SOURCE RECORDS: Begin
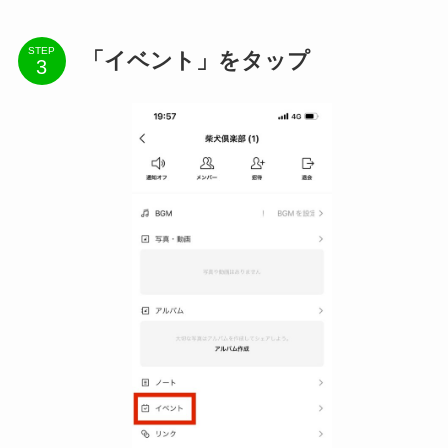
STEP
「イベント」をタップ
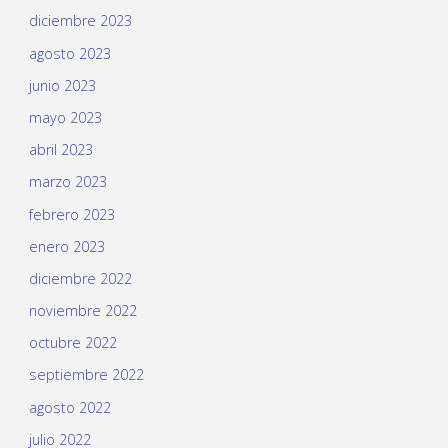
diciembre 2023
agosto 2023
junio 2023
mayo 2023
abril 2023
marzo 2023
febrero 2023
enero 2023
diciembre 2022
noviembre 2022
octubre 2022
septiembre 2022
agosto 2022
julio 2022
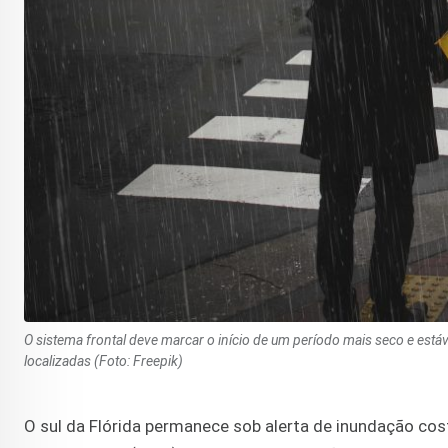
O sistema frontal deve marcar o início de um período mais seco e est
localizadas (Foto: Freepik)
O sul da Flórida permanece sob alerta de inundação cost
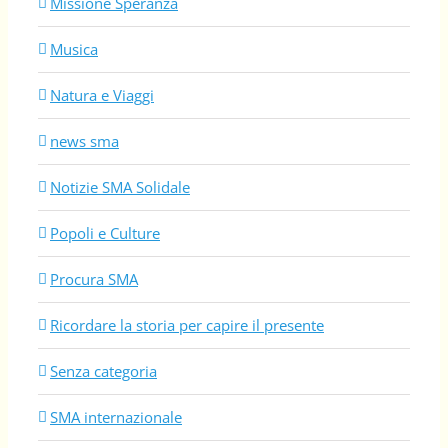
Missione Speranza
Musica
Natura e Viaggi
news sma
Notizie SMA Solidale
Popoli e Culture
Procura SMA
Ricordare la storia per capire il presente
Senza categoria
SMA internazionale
SOURCE RECORDS: End
> [PROBLEM TO SOLVE]
Lay out all of the lines above as a Markdown table with the columns "Row" and "Text," numbering each row and skipping any blank lines. Leave the pictures out of the table.

> [EXERCISE ANSWER]
| Row | Text |
|---|---|
| 1 | STEP |
| 2 | 「イベント」をタップ |
| 3 | diciembre 2023 |
| 4 | agosto 2023 |
| 5 | junio 2023 |
| 6 | mayo 2023 |
| 7 | abril 2023 |
| 8 | marzo 2023 |
| 9 | febrero 2023 |
| 10 | enero 2023 |
| 11 | diciembre 2022 |
| 12 | noviembre 2022 |
| 13 | octubre 2022 |
| 14 | septiembre 2022 |
| 15 | agosto 2022 |
| 16 | julio 2022 |
| 17 | O sistema frontal deve marcar o início de um período mais seco e est |
| 18 | localizadas (Foto: Freepik) |
| 19 | O sul da Flórida permanece sob alerta de inundação cost |
| 20 | Missione Speranza |
| 21 | Musica |
| 22 | Natura e Viaggi |
| 23 | news sma |
| 24 | Notizie SMA Solidale |
| 25 | Popoli e Culture |
| 26 | Procura SMA |
| 27 | Ricordare la storia per capire il presente |
| 28 | Senza categoria |
| 29 | SMA internazionale |